Task description ->
In the stretch of the Unified Namespace article from "However, a persistent" through "organization's innovation strategy.", swap "central repository" for "single shared store" and write that stretch out again.

Extract to read ->
◆ ◆ ◆ ◆ ◆ ◆ ◆

In the manufacturing sector, a significant shift is underway. It's a movement that many are aware of — the rapid expansion of digitalization. Organizations are transforming themselves to use digital technology not just to support their existing operations but also to drive and transform their business outcomes by augmenting their operations with data-driven intelligence.
However, a persistent challenge remains amidst this evolution. The prevailing view is that to extract value from data, it must be consolidated from various business divisions into a central repository, such as a data warehouse or data lake. And then leveraged to drive an organization's innovation strategy.
This strategy is especially problematic in manufacturing due to the wide variety of Operational Technology (OT) and Information Technology (IT) systems with different meanings and definitions of data. That is, as more data is collected and stored centrally, the inconsistencies make it increasingly difficult to make sense of the data, which is detrimental to advanced analytics that organizations need for intelligent decision-making.
But that’s just part of the story: more varying data-generating sources are being connected rapidly across OT and IT domains, and manufacturing businesses are growing in organizational complexity, and with it, the need to address more specific advanced analytics use cases has never been more essential.
Consequently, to successfully achieve digital transformation on an enterprise scale, manufacturers need an architectural approach that facilitates seamless data integration and the extraction of value, scales effectively with the addition of new data sources and varying contexts, and enables rapid responses to data-driven use cases in manufacturing.
The Unified Namespace (UNS) offers an alternative approach to traditional industrial data architecture. Traditional methods typically follow the ISA 95 pyramidal network-and-system architectural model, which relies on propagating data upwards for centralized storage and subsequent analysis. In contrast, the Unified Namespace (UNS) approach externalizes contextualized data across various functional domains into a real-time semantic hierarchy, establishing a hub and spoke model that serves as a single source of truth for your business's current state and events.
This series aims to build up on the UNS basics introduced in a previous guide, the UNS Essentials, by offering practical guidance for architecting a UNS for your organization.
This article starts by solidifying the core principles of a Unified Namespace (UNS) architecture for manufacturing enterprises. It then explores the essential elements of the UNS architecture and their interconnections and concludes by introducing a UNS Reference Architecture. In subsequent articles, we'll look more in-depth at designing information mapping for your UNS semantic hierarchical structure and data modelling.

◆ ◆ ◆ ◆ ◆ ◆ ◆

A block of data
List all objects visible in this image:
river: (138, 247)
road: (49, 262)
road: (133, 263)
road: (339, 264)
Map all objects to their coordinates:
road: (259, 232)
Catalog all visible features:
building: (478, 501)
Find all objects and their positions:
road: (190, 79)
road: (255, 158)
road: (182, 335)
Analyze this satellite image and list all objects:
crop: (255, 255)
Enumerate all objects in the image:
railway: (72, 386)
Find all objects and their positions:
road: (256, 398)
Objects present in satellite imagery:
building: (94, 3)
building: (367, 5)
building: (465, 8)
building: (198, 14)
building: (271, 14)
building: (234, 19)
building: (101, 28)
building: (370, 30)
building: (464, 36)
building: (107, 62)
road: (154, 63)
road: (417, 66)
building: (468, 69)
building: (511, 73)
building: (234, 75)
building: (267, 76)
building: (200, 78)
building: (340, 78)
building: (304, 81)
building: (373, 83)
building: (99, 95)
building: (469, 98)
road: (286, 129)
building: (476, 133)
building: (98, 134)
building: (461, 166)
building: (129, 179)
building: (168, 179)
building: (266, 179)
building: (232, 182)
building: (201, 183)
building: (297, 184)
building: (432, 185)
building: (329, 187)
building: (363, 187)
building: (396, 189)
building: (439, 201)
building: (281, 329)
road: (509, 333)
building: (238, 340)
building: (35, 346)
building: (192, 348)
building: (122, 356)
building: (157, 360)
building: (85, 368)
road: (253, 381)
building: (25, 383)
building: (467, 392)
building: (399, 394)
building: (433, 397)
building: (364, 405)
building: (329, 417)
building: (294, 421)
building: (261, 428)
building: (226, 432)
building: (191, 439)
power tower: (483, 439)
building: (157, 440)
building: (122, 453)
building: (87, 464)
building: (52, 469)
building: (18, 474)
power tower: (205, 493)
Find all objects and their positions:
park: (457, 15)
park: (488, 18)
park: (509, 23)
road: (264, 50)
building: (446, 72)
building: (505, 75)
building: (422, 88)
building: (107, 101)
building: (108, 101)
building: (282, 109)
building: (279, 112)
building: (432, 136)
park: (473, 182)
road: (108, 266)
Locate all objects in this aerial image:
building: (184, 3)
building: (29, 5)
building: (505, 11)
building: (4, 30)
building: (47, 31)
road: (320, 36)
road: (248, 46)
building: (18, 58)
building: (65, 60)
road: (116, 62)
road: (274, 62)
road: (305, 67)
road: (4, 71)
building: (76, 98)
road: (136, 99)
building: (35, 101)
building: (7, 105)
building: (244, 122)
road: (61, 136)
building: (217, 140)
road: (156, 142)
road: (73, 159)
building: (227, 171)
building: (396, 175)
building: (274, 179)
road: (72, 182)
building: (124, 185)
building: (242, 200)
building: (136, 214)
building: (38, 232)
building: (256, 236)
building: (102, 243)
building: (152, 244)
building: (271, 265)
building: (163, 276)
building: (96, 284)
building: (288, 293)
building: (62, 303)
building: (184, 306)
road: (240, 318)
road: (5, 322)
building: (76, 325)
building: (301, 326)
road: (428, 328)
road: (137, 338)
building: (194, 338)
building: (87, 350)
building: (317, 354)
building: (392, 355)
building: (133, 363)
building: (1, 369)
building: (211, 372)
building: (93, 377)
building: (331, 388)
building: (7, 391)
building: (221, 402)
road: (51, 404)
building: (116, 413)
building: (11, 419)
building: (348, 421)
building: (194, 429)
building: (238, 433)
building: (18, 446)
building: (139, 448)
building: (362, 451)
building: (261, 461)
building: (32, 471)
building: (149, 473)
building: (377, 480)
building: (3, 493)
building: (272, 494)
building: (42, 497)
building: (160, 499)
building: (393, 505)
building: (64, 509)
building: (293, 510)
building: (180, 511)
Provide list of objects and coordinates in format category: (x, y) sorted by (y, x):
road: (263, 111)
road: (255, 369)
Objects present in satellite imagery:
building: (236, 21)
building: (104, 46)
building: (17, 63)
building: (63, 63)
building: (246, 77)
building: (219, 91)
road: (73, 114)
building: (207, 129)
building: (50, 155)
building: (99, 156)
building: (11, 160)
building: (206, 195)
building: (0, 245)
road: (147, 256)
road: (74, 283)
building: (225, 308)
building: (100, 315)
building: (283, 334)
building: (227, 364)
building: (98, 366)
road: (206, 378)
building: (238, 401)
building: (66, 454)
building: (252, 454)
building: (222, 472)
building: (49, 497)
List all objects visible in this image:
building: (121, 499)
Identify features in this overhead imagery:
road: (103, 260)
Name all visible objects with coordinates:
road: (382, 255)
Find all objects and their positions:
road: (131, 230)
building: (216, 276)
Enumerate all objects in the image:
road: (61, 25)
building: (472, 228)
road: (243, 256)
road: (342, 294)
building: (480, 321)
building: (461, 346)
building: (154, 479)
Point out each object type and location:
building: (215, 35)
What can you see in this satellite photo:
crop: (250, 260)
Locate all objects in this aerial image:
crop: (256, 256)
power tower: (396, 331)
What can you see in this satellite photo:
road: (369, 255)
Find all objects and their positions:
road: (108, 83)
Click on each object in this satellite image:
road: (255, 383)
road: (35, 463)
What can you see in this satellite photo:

◆ ◆ ◆ ◆ ◆ ◆ ◆

Answer to this exercise ->
However, a persistent challenge remains amidst this evolution. The prevailing view is that to extract value from data, it must be consolidated from various business divisions into a single shared store, such as a data warehouse or data lake. And then leveraged to drive an organization's innovation strategy.